When monitoring VPC Flow logs, the desired traffic flows may be expressed upon creation. For example, collecting and analyzing only traffic REJECTed from the VPC could help identify attacks such as external reconnaissance or other nefarious methods of accessing sensitive assets.
aws ec2 create-flow-logs \\
--resource-type NetworkInterface \\
--resource-ids eni-11223344556677889 \\
--traffic-type REJECT \\
--log-group-name my-flow-logs \\
--deliver-logs-permission-arn arn:aws:iam::123456789101:role/publishFlowLogs
Dropping In Transit
Collecting logs from virtual machines or other systems often requires centralization, routing, and transformation pipelines before they reach the SIEM or data lake. This is often done with a logging agent such as Vector, Fluentd, LogStash, or a native SIEM agent. As machines consume logs, data is routed from sources like files on disk or incoming syslog data via TCP. These utilities provide pipeline capabilities and, in most cases, come with filtering options:
<filter cron.critical>
@type grep
regexp1 message cool
</filter>
This Fluentd filter would only allow logs with the string ‘cool’ to pass through to the next step of the pipeline. This approach can also be replicated in the SIEM. This snippet comes from https://docs.fluentd.org/filter.
Filtering In The SIEM
Most SIEMs contain capabilities for filtering events with inclusion or exclusion logic. These can be constructed by first querying the dataset to find high-volume event types that often appear.
In this AWS S3 Server Access Logs dataset, let’s assume we want to drop REST.GET.ACL data from the internal CloudTrail service. The filter could look like this:
These filters can be repeated across multiple log sources, thus reducing the processing load on queries and rules.

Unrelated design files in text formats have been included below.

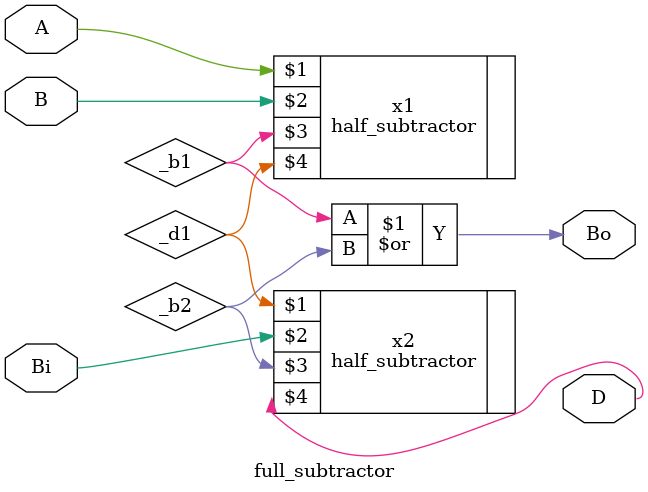
<source format=v>
module full_subtractor(input A, B, Bi, output Bo, D);
  half_subtractor x1(A, B, _b1, _d1);
  half_subtractor x2(_d1, Bi, _b2, D);

  or OR1(Bo, _b1, _b2);
endmodule

</source>
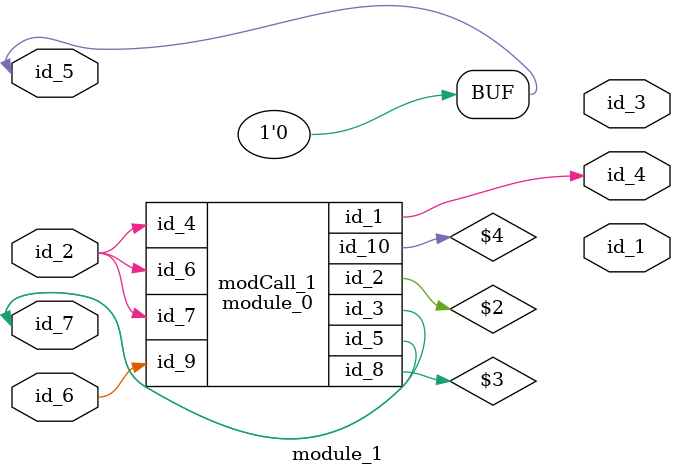
<source format=v>
module module_0 (
    id_1,
    id_2,
    id_3,
    id_4,
    id_5,
    id_6,
    id_7,
    id_8,
    id_9,
    id_10
);
  output wire id_10;
  input wire id_9;
  inout wire id_8;
  input wire id_7;
  input wire id_6;
  inout wire id_5;
  input wire id_4;
  inout wor id_3;
  inout wire id_2;
  output wire id_1;
  assign id_3 = -1;
  wire id_11, id_12;
endmodule
module module_1 (
    id_1,
    id_2,
    id_3,
    id_4,
    id_5,
    id_6,
    id_7
);
  inout wire id_7;
  input wire id_6;
  inout wand id_5;
  module_0 modCall_1 (
      id_4,
      id_5,
      id_7,
      id_2,
      id_7,
      id_2,
      id_2,
      id_5,
      id_6,
      id_5
  );
  output wire id_4;
  output wire id_3;
  input wire id_2;
  output wire id_1;
  assign id_5 = -1'b0;
endmodule

</source>
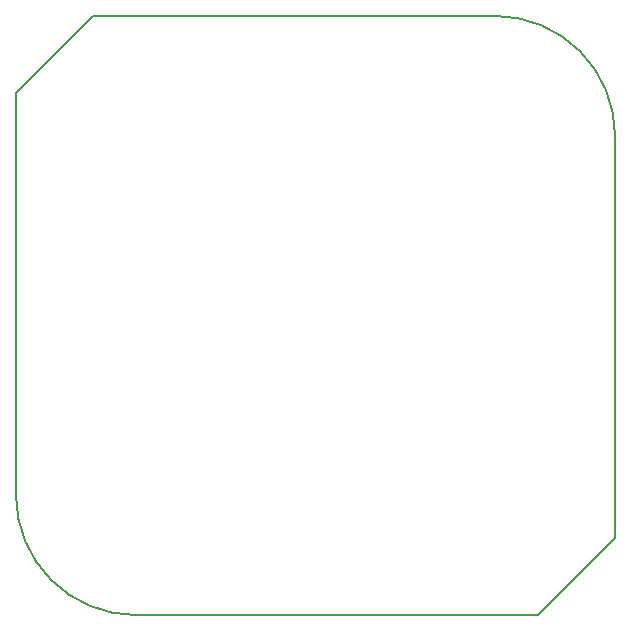
<source format=gbr>
%TF.GenerationSoftware,KiCad,Pcbnew,(6.0.10)*%
%TF.CreationDate,2023-02-14T20:35:35-05:00*%
%TF.ProjectId,starterProject,73746172-7465-4725-9072-6f6a6563742e,rev?*%
%TF.SameCoordinates,Original*%
%TF.FileFunction,Profile,NP*%
%FSLAX46Y46*%
G04 Gerber Fmt 4.6, Leading zero omitted, Abs format (unit mm)*
G04 Created by KiCad (PCBNEW (6.0.10)) date 2023-02-14 20:35:35*
%MOMM*%
%LPD*%
G01*
G04 APERTURE LIST*
%TA.AperFunction,Profile*%
%ADD10C,0.150000*%
%TD*%
G04 APERTURE END LIST*
D10*
X110816205Y-102616000D02*
X144896067Y-102615235D01*
X100656205Y-92456000D02*
X100656205Y-58420000D01*
X151383995Y-62048205D02*
G75*
G03*
X141224000Y-51888205I-10159995J5D01*
G01*
X107144138Y-51888970D02*
X141224000Y-51888205D01*
X144896067Y-102615235D02*
X151384000Y-96084205D01*
X100656205Y-58420000D02*
X107144138Y-51888970D01*
X100656200Y-92456000D02*
G75*
G03*
X110816205Y-102616000I10160000J0D01*
G01*
X151384000Y-96084205D02*
X151384000Y-62048205D01*
M02*

</source>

These examples follow Panther’s filtering capabilities.
Benefits of Filtering
Correctness
Logging is unpredictable, and data may not always be able to maintain a well-formed structure. For example, a message field may occasionally be longer than the per-log limit a system can handle, resulting in broken parsing. Filters can check for a common structure before routing or accepting data.
Reduced Storage Costs
Less data means fewer downstream storage costs. The average cost per GB of blob storage across the major cloud providers is around $0.020 per GB, and every new log source adds up.
Data Quality
Dropping security-irrelevant logs can meaningfully improve the overall dataset quality, and we can write simpler queries to find interesting behaviors.
Optimized Performance
With a smaller dataset, queries and rules run much faster, which optimizes our ability to react quicker to incidents and other alerts.
Sustaining Quality
“The objective of cleaning is not just to clean, but to feel happiness living within that environment” - Marie Kondo
In conclusion, security teams can save time and resources by thoughtfully choosing which logs to collect and analyze. They can also improve the quality and relevance of the data they work with, making their efforts more efficient and effective. Remember, every log sent to the SIEM should serve a purpose - whether to meet compliance requirements, aid in threat detection, or provide crucial insights into system performance. By adopting a systematic and intentional approach to log filtering, we can clean our data environment and find happiness and value in living within it.